Your job is to transcribe all the records that follow, excluding any pictures.

» **Given data**
== == ==

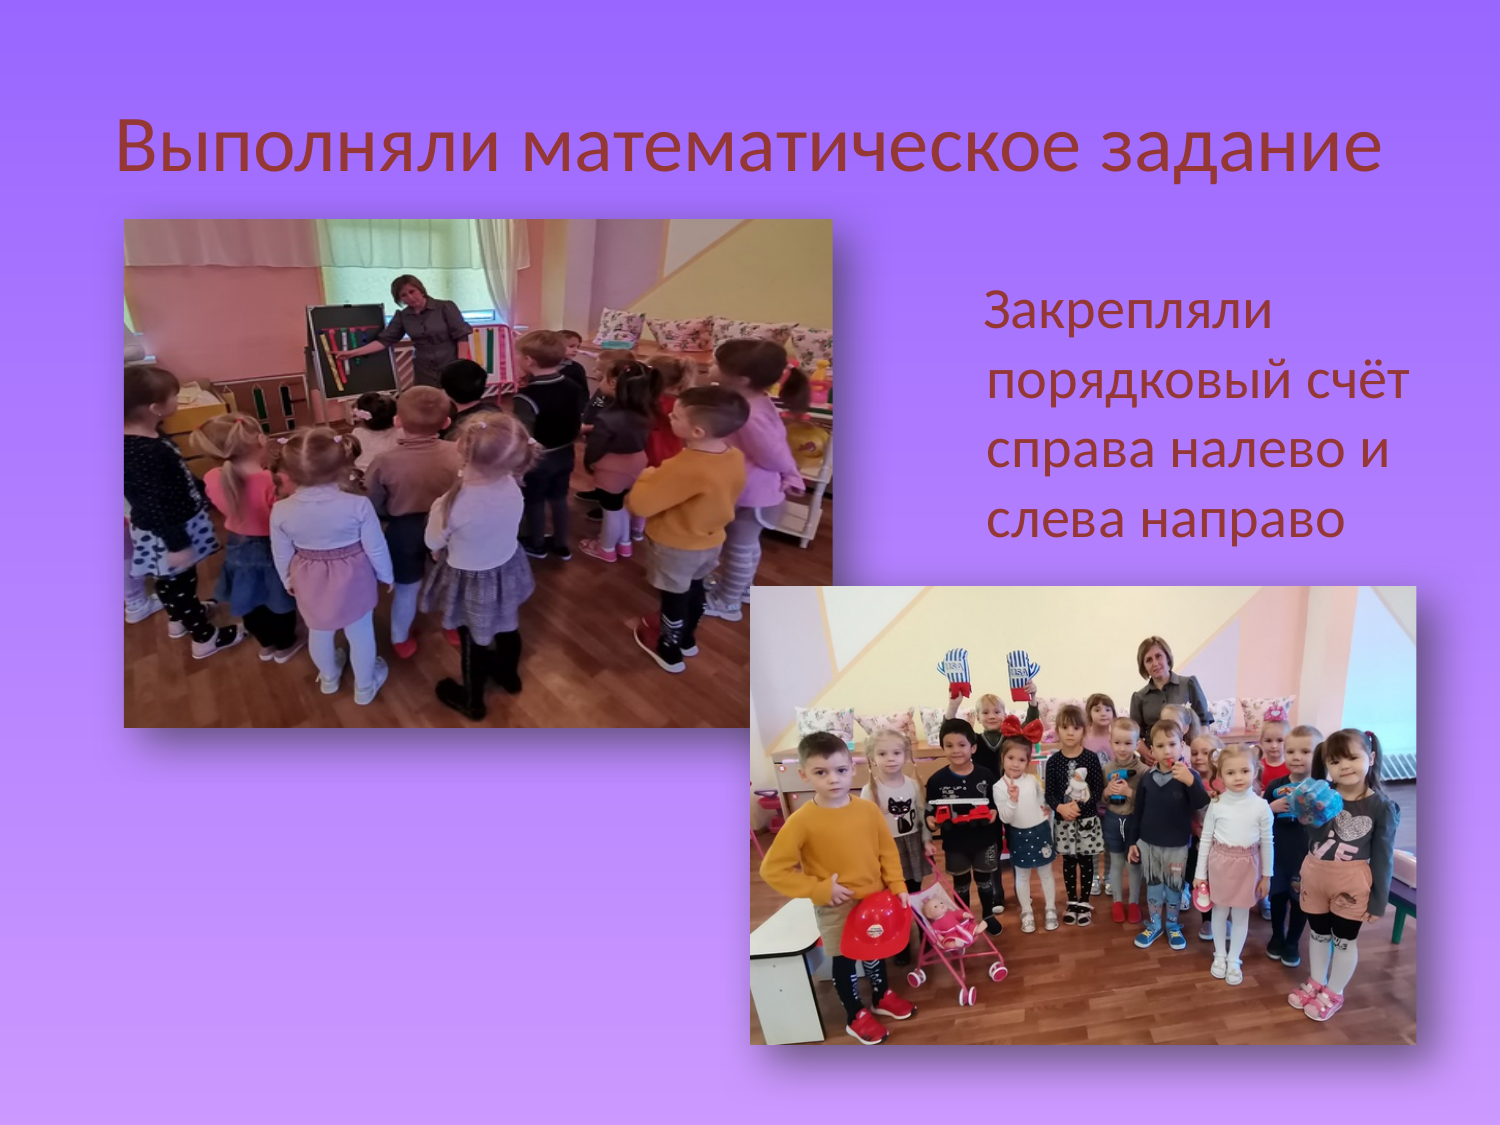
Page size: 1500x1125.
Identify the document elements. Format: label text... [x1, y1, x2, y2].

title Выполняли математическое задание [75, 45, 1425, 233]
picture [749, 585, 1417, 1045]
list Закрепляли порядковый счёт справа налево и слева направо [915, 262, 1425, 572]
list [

== == ==

» **Answer to this problem**
Page size: 1500x1125.
Identify the document elements. Format: label text... [x1, y1, x2, y2].

title Выполняли математическое задание [75, 45, 1425, 233]
picture [749, 585, 1417, 1045]
list Закрепляли порядковый счёт справа налево и слева направо [915, 262, 1425, 572]
list [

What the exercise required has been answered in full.